Lever les yeux vers le ciel. Il est des heures où nous ne voyons pas d'autre ressource en face des ténèbres qui règnent ici-bas, en présence aussi de la visite de la mort. Et pourtant la vue du ciel, et la poésie de l'infini, nous bercent d'un rêve qui n'est point encore la vraie consolation. Où aller chercher dans les sphères lointaines ceux que notre affection ne doit plus croiser sur nos chemins familiers ? Où situer le pays de Dieu ? Mais voici : à l'heure où nous pressentons le mystère à double face : nos bien-aimés disparus et vivants - si désespérément loin et si magnifiquement proches par leur présence spirituelle, nous comprenons que le pays de Dieu, ce n'est ni la terre, ni le ciel de nos astronomies ; c'est un pays qui embrasse l'univers total, comme l'Océan qui entoure l'île, comme l'atmosphère qui enveloppe la planète, c'est un au-delà du ciel et de la terre que découvre notre espérance, le monde où triomphe le Dieu d'amour.

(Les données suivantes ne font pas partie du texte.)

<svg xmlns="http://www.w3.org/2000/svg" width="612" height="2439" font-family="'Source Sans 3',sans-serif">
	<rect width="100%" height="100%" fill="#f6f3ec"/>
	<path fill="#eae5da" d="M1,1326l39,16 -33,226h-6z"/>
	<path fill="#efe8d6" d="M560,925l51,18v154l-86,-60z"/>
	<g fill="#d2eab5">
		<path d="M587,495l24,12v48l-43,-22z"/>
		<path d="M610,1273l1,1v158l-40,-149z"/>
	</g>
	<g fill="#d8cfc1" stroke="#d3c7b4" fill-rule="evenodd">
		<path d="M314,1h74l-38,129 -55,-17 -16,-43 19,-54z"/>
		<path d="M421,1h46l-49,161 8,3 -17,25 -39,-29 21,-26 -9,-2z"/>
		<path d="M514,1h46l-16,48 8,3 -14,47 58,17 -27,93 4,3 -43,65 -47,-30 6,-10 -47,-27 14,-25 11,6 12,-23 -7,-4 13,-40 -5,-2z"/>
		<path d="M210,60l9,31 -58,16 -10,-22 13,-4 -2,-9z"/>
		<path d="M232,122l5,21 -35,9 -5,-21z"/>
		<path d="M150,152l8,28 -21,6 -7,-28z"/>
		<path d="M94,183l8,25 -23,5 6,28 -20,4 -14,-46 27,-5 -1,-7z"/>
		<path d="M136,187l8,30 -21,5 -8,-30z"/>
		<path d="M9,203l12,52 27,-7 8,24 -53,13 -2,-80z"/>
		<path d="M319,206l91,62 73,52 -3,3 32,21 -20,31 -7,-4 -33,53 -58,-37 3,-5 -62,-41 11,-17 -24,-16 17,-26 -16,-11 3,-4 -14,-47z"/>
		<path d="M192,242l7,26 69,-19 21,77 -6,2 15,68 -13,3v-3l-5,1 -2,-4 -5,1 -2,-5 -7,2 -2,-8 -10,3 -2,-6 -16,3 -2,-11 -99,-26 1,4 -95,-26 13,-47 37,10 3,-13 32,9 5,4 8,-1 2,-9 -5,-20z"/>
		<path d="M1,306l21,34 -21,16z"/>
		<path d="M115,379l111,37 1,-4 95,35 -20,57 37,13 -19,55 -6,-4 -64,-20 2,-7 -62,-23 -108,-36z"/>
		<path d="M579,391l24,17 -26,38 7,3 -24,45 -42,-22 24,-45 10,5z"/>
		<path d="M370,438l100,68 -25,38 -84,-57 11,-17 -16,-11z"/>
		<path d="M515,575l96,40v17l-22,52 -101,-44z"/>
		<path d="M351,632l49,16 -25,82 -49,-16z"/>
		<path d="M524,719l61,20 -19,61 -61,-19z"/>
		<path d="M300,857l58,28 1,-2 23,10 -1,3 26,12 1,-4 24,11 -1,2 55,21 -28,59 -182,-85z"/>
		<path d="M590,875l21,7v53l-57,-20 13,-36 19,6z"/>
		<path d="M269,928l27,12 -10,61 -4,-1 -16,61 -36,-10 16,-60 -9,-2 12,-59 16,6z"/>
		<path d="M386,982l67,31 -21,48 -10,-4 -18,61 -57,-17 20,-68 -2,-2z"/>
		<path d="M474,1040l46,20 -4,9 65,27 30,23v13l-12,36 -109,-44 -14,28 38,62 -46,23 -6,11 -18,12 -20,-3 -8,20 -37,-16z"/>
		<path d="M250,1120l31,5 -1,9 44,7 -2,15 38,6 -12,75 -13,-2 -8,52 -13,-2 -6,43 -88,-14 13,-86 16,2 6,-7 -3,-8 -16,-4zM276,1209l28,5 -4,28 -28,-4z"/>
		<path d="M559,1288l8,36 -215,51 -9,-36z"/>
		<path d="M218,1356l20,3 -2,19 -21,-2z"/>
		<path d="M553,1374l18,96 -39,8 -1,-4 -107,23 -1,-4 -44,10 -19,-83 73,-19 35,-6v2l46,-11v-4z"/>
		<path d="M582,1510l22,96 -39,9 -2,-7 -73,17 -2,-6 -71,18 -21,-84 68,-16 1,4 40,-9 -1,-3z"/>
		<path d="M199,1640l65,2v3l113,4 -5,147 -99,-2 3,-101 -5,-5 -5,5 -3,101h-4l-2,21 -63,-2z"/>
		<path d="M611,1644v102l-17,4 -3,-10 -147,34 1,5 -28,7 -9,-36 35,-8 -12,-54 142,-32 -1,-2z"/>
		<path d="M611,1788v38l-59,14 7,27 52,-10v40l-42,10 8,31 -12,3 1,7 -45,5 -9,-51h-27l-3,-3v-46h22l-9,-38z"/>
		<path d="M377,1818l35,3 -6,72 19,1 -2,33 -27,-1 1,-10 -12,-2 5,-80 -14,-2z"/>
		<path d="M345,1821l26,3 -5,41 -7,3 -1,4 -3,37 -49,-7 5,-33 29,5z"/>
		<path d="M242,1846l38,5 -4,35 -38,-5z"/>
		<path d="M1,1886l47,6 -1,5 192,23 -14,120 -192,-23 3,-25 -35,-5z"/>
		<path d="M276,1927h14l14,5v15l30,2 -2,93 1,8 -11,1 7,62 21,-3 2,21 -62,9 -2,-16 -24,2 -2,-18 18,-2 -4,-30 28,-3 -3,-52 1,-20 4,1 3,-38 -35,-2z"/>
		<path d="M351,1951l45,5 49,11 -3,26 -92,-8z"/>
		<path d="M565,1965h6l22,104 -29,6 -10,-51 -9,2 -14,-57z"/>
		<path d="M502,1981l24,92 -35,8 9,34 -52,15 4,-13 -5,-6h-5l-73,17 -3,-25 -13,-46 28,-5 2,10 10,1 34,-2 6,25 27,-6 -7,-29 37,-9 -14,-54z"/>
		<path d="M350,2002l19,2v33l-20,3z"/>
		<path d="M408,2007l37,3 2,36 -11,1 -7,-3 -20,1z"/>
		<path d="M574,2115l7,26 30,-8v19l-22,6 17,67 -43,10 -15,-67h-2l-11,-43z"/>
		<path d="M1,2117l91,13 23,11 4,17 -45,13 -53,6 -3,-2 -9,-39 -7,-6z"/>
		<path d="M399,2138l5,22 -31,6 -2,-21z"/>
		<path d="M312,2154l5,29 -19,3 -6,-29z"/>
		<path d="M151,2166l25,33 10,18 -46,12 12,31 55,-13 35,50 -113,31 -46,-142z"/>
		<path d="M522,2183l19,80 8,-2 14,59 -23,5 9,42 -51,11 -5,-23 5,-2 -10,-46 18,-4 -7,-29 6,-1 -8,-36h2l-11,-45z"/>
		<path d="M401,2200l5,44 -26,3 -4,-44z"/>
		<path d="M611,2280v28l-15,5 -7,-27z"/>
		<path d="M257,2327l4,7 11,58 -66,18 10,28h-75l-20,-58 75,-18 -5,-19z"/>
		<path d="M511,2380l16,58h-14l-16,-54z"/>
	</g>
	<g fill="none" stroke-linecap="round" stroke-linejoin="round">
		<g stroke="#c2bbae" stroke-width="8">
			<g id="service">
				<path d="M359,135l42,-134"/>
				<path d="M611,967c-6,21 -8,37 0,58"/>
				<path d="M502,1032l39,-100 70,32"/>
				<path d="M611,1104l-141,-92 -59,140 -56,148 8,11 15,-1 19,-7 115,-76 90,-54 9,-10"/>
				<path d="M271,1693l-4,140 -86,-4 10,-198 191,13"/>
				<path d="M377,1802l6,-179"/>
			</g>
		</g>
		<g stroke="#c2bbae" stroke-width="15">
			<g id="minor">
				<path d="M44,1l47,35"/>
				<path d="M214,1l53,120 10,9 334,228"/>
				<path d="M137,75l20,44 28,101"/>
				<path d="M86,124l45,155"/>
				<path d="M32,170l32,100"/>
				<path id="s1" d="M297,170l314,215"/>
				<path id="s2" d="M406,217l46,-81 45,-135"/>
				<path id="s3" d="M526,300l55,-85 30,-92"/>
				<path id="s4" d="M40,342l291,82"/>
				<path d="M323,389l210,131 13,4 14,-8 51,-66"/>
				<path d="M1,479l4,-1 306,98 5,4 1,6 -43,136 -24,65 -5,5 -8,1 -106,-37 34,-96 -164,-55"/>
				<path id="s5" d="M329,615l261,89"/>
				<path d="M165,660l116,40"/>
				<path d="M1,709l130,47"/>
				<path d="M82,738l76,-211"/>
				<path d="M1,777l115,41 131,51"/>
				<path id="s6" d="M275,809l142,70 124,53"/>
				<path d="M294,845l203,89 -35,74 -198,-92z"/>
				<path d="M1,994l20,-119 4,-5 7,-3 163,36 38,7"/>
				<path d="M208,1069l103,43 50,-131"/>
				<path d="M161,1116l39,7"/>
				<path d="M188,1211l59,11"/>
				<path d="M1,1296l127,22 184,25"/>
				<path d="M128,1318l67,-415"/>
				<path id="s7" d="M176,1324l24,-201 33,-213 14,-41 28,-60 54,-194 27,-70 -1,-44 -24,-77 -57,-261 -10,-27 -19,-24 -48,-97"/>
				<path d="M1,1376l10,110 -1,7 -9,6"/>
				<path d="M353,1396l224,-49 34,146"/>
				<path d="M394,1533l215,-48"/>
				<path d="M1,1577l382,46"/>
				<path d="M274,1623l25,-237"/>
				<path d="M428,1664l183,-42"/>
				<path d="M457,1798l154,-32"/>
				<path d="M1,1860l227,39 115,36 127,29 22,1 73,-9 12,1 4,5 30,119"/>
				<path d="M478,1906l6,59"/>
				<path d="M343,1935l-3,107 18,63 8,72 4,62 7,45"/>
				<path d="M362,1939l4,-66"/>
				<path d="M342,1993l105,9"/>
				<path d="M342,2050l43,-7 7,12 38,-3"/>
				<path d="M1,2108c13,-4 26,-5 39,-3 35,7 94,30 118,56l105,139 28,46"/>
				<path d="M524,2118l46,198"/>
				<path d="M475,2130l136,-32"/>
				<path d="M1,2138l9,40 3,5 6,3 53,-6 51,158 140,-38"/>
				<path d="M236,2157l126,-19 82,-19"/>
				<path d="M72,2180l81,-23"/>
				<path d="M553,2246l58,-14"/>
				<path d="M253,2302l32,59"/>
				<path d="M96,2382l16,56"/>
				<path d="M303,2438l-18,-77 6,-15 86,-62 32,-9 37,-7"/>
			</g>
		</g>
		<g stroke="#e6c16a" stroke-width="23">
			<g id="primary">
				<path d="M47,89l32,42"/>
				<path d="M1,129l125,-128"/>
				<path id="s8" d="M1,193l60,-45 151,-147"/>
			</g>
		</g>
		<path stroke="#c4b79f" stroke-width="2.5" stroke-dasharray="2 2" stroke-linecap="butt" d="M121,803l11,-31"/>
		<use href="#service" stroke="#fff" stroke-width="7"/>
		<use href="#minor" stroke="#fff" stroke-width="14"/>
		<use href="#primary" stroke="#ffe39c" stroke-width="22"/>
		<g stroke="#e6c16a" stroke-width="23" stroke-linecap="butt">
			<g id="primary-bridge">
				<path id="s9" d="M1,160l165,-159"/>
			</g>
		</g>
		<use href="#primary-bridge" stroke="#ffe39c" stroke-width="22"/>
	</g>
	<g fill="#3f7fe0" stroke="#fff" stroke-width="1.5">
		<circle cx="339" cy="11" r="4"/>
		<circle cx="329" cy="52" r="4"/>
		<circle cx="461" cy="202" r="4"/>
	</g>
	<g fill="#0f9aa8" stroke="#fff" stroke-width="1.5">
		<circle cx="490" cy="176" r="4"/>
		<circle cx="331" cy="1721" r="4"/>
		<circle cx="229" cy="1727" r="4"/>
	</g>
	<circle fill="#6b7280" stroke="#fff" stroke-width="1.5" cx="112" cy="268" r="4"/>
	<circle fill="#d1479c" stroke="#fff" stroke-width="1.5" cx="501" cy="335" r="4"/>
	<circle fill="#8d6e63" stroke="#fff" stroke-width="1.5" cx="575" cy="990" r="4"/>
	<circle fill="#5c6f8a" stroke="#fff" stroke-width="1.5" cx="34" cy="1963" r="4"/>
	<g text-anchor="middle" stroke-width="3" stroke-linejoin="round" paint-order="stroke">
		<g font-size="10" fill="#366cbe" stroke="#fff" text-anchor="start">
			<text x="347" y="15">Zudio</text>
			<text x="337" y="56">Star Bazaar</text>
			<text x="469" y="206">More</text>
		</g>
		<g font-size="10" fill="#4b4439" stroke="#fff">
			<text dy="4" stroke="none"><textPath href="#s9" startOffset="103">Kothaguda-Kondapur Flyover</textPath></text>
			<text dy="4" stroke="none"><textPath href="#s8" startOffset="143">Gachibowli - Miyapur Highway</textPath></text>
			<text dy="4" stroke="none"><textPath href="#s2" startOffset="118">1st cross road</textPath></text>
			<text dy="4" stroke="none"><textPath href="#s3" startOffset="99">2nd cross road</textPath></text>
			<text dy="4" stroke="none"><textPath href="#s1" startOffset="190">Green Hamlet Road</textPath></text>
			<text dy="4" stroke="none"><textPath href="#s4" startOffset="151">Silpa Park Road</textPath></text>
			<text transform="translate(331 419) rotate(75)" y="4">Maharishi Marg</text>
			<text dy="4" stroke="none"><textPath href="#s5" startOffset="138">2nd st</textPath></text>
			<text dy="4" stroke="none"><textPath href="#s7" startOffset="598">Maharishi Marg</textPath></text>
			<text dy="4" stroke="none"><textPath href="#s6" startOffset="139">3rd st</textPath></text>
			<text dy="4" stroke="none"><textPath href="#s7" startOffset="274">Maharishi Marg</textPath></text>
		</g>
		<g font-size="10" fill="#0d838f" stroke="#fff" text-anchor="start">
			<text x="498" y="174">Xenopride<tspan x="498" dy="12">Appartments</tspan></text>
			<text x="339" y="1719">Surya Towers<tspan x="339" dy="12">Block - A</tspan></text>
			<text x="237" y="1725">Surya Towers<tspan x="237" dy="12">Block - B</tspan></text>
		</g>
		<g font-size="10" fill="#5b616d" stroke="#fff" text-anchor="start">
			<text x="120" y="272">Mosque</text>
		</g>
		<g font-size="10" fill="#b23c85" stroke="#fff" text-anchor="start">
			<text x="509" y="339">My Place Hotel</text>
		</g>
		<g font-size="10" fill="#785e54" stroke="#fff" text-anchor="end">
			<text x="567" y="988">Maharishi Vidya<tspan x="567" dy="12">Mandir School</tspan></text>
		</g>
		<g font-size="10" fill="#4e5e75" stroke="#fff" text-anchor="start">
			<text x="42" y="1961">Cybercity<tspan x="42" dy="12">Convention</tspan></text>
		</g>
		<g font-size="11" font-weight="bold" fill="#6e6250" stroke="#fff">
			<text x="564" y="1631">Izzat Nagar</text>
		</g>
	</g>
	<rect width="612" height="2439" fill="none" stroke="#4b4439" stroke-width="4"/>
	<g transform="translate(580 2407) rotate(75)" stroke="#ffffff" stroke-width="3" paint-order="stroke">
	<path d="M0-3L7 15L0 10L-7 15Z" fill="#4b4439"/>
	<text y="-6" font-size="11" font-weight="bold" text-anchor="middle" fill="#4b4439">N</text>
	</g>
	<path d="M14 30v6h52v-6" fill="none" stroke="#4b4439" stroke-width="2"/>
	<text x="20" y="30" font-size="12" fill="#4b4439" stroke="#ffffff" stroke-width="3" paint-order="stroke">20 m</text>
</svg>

Je lève mes yeux... Et lorsqu'au delà de la voûte azurée, je vois se dresser dans la gloire du monde supérieur la figure de mon Sauveur vivant, je salue en lui Celui qui, en nous montrant le Père, a jeté le pont entre cette gloire et notre misère. C'est Lui qui nous a dit : Dieu est amour et vous ne le verrez qu'en aimant. Voilà pourquoi notre piété ne peut en rester à l'attitude des yeux levés vers l'invisible ; elle ne comprend la prière que comme le prélude à l'action. Et le regard vers le ciel ne doit que vous renvoyer plus fort et plus vaillant aux combats d'ici-bas.


III

Regardez en bas sur la terre.
Mais oh ! Dieu. Comme nous sommes parfois las de voir tout ce qui se passe en ce monde : crimes impunis, injustices sans nom et tout ce qui est contre toi, les triomphes bruyants ou secrets de l'impiété, les plaintes des victimes. Oh ! abîmes de péchés et de souffrances ! Oh ! incendies de haine et de folie, en face desquels notre charité ne sera jamais que la dérisoire goutte d'eau jetée sur un brasier géant ! La tentation nous menace de dire à Dieu : Permets-moi de ne plus regarder le monde, tout sonore des cris de la haine et de la guerre. Oh ! si tu m'emmenais en quelque cabane du désert (Jérémie IX, 2), en quelque lieu où je puisse contempler ton ciel et oublier la terre !
Mais Dieu vous dit : Levez les yeux vers le ciel et regardez en bas sur la terre.

Dans sa grande toile de la Transfiguration, Raphaël a présenté en deux tableaux simultanés, deux scènes successives de l'Évangile, mais liées par un rapprochement éloquent. Sur la montagne du Thabor, au terme d'une série d'intimes communions avec leur Maître, et d'adoration fervente. Pierre, Jacques et Jean ont vu la face du Christ resplendir d'une lumière inconnue. Ils se sentent au seuil de l'invisible, aux frontières du pays de Dieu où tout n'est que splendeur, gloire et pureté. « Ah ! dressons ici nos tentes, demeurons sur la montagne avec Jésus, et Moïse, et Elie apparus dans la gloire ». Mais dans la plaine se déroule une scène atroce. L'enfant épileptique se tord dans ses crises, amené en vain auprès des disciples, impuissants à le libérer. Pierre, Jacques et Jean voulaient rester dans la paix de la vision céleste. Mais Jésus a dit : Redescendons vers la vallée, vers la vallée où l'appelaient des larmes et des cris et où demain s'ouvriraient pour lui les voies de la douleur, du sacrifice, et bientôt le chemin de la Croix.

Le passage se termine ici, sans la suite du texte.